TGF-β inhibitor treatment of H2O2-induced cystitis models provides biochemical mechanism for elucidating interstitial cystitis/painful bladder syndrome patients

Interstitial cystitis/painful bladder syndrome (IC/PBS) is a chronic disease for which no effective treatment is available. Transforming growth factor-beta (TGF-beta) is thought to be involved in the pathogenesis of IC/PBS, and previous studies have suggested that administrations of a TGF-beta inhibitor significantly ameliorated IC/PBS in a mouse model. However, the molecular mechanisms underlying the therapeutic effect of a TGF-b inhibitor on IC/PBS has not been comprehensively analyzed. TGF-beta has a variety of actions, such as regulation of immune cells and fibrosis. In our study, we induced IC/PBS-like disease in mice by an intravesical administration of hydrogen peroxide (H2O2) and examined the effects of three TGF-beta inhibitors, Repsox, SB431542, and SB505124, on the urinary functions as well as histological and gene expression profiles in the bladder. TGF-beta inhibitor treatment improved urinary function and histological changes in the IC/PBS mouse model, and SB431542 was most effective among the TGF-beta inhibitors. In our present study, TGF-beta inhibitor treatment improved abnormal enhancement of nociceptive mechanisms, immunity and inflammation, fibrosis, and dysfunction of bladder urothelium. These results show that multiple mechanisms are involved in the improvement of urinary function by TGF-beta inhibitor.

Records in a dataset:
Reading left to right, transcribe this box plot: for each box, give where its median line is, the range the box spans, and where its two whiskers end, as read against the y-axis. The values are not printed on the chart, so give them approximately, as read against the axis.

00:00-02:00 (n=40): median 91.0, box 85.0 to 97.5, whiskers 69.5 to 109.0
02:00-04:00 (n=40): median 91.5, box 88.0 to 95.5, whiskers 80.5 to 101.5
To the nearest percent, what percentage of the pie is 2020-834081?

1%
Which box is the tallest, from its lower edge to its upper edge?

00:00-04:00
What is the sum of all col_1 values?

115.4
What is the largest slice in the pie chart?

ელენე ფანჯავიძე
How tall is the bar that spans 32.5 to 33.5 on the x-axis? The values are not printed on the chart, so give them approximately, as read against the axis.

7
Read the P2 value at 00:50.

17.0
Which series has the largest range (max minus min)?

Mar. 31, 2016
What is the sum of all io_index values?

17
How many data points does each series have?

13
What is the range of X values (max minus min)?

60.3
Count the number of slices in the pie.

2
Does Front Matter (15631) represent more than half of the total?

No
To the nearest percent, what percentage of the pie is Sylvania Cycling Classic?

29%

** Exercise prompt **
According to the page text, which of the three TGF-beta inhibitors was most effective in the IC/PBS mouse model?

** Exercise result **
SB431542